NOTE: I no longer run ZFS at home except for ad-hoc experiments. This is because I found ZFS to consistently be overkill for my personal needs. In general, I've been re-assessing how I go about home-labbing so that long-running infrastructure / devices are much less complex. I realized that the overhead / complexity of running ZFS didn't fit any of the use cases I have for storage in my personal life and actually was problematic (in the sense that if my loved ones needed to access my data in an emergency, no one would know what to do with a multi-disk ZFS dataset). Furthermore, I found the egress charges from AWS S3 to be not worth it ( ~ $100 worth of egress charges vs a comparable amount to just buy an external hard disk and leave it at my mom's house upstate). I'm leaving this page up for now just to document that I had this set up at one point, but it no longer reflects my contemporary configuration.

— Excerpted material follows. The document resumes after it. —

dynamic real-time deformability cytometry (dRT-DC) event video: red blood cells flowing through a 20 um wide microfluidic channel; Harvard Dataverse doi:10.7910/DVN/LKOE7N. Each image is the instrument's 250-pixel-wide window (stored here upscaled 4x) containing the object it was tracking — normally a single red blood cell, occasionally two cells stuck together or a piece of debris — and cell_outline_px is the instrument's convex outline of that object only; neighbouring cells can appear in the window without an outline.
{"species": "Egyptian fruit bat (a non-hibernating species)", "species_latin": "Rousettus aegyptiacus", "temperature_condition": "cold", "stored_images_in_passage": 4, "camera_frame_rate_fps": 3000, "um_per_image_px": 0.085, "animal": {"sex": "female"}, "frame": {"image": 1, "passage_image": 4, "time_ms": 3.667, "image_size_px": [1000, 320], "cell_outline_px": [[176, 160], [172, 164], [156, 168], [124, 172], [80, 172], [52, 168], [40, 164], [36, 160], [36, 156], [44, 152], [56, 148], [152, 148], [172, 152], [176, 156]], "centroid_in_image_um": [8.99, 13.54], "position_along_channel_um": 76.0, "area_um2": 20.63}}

An anacron script runs on Maxwell once a month (i.e., it lives in /etc/cron.monthly). It runs a series of commands based off the StackOverflow post here to generate encrypted, compressed snapshots that live in an AWS bucket in US-East 2 (Ohio). The script only does incremental backups, and keeps track off the last incremental snapshot that was made using a text file. It also generates a script that allows me to make a manual backup to an external hard disk within my apartment. This is in case I accidentally tank my ZFS pool and need to restore from scratch, but don't want to have to wait 3-5 hours for Glacier to retrieve files.

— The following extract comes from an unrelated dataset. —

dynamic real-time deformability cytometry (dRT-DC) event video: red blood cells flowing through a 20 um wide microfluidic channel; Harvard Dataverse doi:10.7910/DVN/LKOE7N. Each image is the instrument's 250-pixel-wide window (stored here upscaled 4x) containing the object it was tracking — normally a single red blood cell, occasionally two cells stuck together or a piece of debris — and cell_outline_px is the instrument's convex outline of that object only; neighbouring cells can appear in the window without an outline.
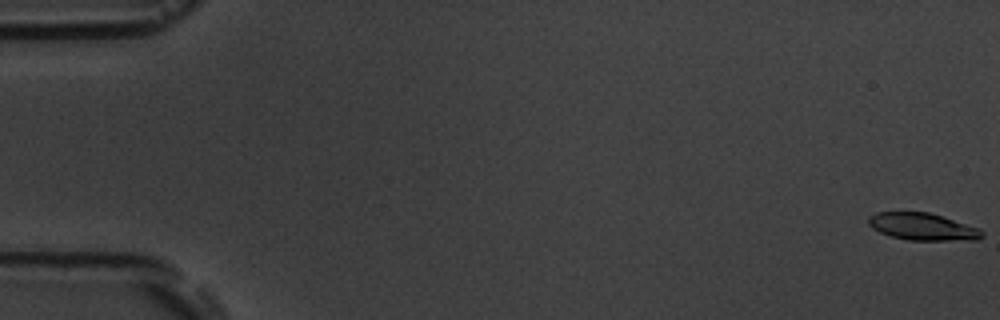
{"species": "common noctule bat (a hibernating species)", "species_latin": "Nyctalus noctula", "temperature_condition": "room temperature", "stored_images_in_passage": 5, "camera_frame_rate_fps": 3000, "um_per_image_px": 0.085, "animal": {"sex": "male", "body_mass_g": 19.5, "forearm_length_mm": 54.6}, "frame": {"image": 1, "passage_image": 1, "time_ms": 0.0, "image_size_px": [1000, 320], "cell_outline_px": [[984, 236], [976, 240], [908, 240], [892, 236], [880, 232], [872, 228], [868, 224], [868, 216], [876, 212], [928, 212], [980, 228], [984, 232]], "centroid_in_image_um": [78.43, 19.27], "position_along_channel_um": 6.6, "area_um2": 17.98}}
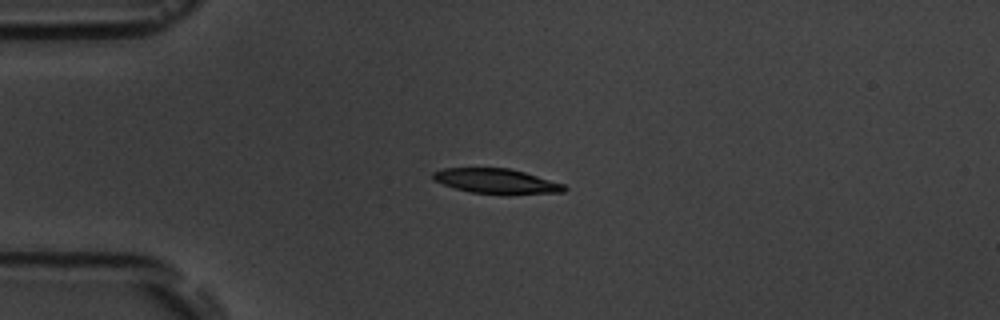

The commands used (taken from the StackOverflow post above) are as follows:

Sending a full backup:

zfs send -R <pool name>@<snapshot name> | gzip | gpg --no-use-agent  --no-tty --passphrase-file ./passphrase -c - | aws s3 cp - s3://<bucketname>/<filename>.zfs.gz.gpg

Sending an incremental backup:

zfs send -R -I <pool name>@<snapshot to do incremental backup from> <pool name>@<snapshot name> | gzip | gpg --no-use-agent  --no-tty --passphrase-file ./passphrase -c - | aws s3 cp - s3://<bucketname>/<filename>.zfs.gz.gpg

Restoring a backup:

aws s3 cp s3://<bucketname>/<filename>.zfs.gz.gpg - | gpg --no-use-agent --passphrase-file ./passphrase -d - | gunzip | sudo zfs receive <new dataset name>

The specific variant of the restore command that I use looks something like this:

aws s3 cp s3://jpellman-maxwell-backup-us-east-2/full-test.gz.gpg - | gpg --passphrase-file /root/.backup_pass --no-tty --batch -d - | gunzip | zfs receive pool0/test2

The initial encrypted, compressed snapshot (full backup) was created manually.

The aws cli copy command includes the following flag to account for very large snapshots:

--expected-size (string) This argument specifies the expected size of a stream in terms of bytes. Note that this argument is needed only when a stream is being uploaded to s3 and the size is larger than 50GB. Failure to include this argument under these conditions may result in a failed upload due to too many parts in upload.

The string that's fed into this param is ESTIMATED_UPLOAD from the following:

LASTSNAP_SIZE=$(zfs list -t snapshot -o name,refer -Hp | grep ${POOL} | grep ${LASTSNAP} | awk '{print $2}' | paste -sd+ - | bc)
CURSNAP_SIZE=$(zfs list -t snapshot -o name,refer -Hp | grep ${POOL} | grep ${CURSNAP} | awk '{print $2}' | paste -sd+ - | bc)
ESTIMATED_UPLOAD=$(( ${CURSNAP_SIZE} - ${LASTSNAP_SIZE} ))